(Dataset items)
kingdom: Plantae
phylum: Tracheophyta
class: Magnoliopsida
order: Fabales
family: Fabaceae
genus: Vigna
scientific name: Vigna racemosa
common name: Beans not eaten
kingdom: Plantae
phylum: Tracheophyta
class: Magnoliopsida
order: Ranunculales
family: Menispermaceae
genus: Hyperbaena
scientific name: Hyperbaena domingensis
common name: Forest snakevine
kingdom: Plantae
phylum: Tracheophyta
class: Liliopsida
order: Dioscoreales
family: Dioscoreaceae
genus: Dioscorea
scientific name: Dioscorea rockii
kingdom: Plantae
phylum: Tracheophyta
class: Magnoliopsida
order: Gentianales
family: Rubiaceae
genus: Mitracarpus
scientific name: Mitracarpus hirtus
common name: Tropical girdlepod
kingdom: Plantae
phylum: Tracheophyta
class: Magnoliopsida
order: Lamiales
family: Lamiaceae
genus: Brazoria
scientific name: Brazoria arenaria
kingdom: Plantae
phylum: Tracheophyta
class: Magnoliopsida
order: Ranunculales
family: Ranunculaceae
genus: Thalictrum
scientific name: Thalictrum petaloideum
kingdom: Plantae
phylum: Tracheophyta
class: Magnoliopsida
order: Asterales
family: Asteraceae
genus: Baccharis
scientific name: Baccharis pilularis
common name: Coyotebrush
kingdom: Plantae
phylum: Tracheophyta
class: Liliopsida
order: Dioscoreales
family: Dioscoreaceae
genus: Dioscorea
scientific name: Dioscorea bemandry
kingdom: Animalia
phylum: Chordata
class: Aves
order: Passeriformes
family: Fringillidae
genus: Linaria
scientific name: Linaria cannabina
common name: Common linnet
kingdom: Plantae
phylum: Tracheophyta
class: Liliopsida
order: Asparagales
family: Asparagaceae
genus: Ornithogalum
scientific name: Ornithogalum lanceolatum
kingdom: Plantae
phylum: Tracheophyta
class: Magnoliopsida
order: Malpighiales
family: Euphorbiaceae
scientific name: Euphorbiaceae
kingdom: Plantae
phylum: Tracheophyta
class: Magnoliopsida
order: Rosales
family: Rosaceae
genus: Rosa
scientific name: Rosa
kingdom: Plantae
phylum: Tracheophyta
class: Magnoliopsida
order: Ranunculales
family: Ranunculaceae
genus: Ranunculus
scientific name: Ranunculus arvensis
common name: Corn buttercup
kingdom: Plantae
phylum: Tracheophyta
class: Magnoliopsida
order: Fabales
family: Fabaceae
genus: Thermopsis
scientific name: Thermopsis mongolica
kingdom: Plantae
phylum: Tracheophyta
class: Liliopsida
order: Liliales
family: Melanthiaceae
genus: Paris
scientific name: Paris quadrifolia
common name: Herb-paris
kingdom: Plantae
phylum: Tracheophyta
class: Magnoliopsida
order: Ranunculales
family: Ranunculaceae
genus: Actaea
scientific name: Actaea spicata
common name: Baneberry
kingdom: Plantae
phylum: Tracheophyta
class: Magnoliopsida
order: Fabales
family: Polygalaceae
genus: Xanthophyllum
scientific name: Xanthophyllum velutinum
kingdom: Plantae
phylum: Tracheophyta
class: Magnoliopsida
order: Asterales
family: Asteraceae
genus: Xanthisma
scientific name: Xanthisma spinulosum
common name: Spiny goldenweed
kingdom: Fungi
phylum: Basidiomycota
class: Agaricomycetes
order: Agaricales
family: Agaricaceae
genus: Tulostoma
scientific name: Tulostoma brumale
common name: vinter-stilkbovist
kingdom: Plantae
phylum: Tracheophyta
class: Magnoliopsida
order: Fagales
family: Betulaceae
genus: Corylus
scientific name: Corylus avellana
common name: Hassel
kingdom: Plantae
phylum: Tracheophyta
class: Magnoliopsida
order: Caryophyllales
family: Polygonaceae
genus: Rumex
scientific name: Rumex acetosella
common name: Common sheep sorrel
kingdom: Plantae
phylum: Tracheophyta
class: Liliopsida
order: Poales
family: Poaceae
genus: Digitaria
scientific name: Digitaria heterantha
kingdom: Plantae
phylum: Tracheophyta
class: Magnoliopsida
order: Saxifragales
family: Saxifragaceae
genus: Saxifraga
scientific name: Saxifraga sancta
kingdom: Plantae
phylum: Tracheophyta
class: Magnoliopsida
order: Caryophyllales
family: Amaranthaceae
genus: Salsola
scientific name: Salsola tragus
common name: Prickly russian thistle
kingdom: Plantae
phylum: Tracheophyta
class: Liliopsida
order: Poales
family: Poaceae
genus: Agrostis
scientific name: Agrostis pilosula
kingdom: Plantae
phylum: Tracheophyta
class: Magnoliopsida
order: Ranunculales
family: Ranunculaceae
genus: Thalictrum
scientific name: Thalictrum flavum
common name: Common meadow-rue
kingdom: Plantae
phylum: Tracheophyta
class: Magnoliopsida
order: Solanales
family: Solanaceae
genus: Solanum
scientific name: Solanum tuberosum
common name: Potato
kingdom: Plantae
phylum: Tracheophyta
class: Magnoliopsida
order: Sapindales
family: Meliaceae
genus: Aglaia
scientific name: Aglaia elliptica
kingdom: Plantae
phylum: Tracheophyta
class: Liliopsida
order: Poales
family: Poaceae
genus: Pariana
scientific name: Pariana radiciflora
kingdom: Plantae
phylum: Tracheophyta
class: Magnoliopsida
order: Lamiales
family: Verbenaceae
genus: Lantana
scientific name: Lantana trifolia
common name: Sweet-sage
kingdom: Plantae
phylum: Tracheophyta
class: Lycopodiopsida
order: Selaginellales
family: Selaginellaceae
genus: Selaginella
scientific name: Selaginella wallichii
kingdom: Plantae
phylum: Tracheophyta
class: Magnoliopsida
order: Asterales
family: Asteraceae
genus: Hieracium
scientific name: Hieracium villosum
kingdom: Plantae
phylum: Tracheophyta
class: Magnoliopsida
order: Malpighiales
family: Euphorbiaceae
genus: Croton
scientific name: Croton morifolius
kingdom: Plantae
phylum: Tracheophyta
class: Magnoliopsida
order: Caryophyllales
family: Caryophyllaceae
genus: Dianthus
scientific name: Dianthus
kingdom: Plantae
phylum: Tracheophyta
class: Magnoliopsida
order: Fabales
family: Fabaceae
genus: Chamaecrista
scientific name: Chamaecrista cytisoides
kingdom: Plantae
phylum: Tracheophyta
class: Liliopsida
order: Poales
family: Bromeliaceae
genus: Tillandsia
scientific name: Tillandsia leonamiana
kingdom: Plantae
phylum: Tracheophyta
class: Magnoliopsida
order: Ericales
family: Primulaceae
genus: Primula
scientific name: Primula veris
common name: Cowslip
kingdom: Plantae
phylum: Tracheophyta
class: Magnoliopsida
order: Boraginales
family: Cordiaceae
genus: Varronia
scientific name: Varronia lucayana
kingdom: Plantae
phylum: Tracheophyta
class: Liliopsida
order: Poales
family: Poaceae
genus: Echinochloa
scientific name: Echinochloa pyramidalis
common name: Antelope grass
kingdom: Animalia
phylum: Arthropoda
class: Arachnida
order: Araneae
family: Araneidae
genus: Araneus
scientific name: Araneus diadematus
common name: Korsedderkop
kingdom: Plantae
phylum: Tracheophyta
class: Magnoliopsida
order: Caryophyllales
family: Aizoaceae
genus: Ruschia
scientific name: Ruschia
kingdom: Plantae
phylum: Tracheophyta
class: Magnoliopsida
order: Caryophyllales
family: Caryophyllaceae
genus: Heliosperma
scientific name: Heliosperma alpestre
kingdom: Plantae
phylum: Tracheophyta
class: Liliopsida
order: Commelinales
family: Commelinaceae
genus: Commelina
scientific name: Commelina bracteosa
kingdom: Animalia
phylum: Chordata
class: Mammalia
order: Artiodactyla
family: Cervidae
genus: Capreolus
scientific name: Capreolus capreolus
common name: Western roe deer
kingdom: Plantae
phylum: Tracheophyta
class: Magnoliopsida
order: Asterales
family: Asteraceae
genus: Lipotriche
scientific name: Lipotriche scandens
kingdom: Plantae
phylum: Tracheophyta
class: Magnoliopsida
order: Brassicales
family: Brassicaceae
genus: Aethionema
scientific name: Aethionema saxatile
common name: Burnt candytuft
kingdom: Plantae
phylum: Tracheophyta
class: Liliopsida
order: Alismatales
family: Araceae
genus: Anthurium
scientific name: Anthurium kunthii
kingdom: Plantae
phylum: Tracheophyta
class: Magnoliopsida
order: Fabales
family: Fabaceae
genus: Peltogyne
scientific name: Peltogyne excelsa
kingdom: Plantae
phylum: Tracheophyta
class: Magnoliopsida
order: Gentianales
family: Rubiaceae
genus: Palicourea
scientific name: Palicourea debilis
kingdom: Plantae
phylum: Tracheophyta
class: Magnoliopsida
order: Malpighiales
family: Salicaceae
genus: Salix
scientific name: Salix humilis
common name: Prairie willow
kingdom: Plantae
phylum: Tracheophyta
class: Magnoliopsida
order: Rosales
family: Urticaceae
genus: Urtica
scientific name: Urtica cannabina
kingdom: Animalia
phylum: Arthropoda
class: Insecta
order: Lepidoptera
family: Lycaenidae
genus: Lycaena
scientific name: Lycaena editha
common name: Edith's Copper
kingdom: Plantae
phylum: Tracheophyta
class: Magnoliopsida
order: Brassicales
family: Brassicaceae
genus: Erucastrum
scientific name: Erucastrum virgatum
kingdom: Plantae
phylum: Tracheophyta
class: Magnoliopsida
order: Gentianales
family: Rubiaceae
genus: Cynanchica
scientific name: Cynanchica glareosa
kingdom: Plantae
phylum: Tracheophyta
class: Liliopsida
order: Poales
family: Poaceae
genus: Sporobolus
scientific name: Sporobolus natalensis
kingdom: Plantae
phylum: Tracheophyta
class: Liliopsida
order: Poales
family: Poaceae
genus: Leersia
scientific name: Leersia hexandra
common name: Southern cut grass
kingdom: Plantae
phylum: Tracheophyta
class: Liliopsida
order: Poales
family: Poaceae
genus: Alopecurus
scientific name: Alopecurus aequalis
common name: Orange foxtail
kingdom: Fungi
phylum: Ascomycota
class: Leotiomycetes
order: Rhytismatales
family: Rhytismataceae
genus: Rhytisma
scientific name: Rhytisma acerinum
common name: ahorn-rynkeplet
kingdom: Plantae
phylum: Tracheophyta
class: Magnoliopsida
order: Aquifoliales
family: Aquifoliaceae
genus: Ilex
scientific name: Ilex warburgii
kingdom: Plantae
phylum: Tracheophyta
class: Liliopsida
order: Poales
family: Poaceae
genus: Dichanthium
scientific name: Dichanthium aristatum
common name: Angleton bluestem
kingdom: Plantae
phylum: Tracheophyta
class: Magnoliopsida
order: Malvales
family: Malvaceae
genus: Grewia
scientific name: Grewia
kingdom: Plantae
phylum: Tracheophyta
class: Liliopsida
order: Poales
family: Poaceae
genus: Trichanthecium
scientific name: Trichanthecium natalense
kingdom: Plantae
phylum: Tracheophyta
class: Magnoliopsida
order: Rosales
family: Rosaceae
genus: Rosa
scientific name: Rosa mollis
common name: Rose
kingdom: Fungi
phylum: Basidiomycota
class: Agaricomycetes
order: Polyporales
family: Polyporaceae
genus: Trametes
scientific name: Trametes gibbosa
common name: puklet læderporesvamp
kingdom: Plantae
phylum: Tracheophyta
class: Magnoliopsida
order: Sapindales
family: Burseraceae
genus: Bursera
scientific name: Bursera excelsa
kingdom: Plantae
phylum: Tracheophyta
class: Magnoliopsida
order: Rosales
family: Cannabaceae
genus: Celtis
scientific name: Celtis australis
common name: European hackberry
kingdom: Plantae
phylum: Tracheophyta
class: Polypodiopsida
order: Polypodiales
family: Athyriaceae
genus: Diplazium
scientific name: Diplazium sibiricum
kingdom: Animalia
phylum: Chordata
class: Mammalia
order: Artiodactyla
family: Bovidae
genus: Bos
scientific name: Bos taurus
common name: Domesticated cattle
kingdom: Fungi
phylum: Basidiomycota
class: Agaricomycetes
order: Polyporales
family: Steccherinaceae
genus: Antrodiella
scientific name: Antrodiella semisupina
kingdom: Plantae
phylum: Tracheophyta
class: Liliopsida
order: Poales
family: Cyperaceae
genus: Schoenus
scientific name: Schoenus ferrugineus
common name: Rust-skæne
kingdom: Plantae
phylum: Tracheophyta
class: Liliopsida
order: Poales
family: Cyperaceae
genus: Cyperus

:: WRITTEN INSTRUCTION ::
Repeat the rows above verbatim, starting with the line that contains "genus: Bursera" and going on through the line that contains "class: Polypodiopsida".

:: RESULT FOR THIS EXERCISE ::
genus: Bursera
scientific name: Bursera excelsa
kingdom: Plantae
phylum: Tracheophyta
class: Magnoliopsida
order: Rosales
family: Cannabaceae
genus: Celtis
scientific name: Celtis australis
common name: European hackberry
kingdom: Plantae
phylum: Tracheophyta
class: Polypodiopsida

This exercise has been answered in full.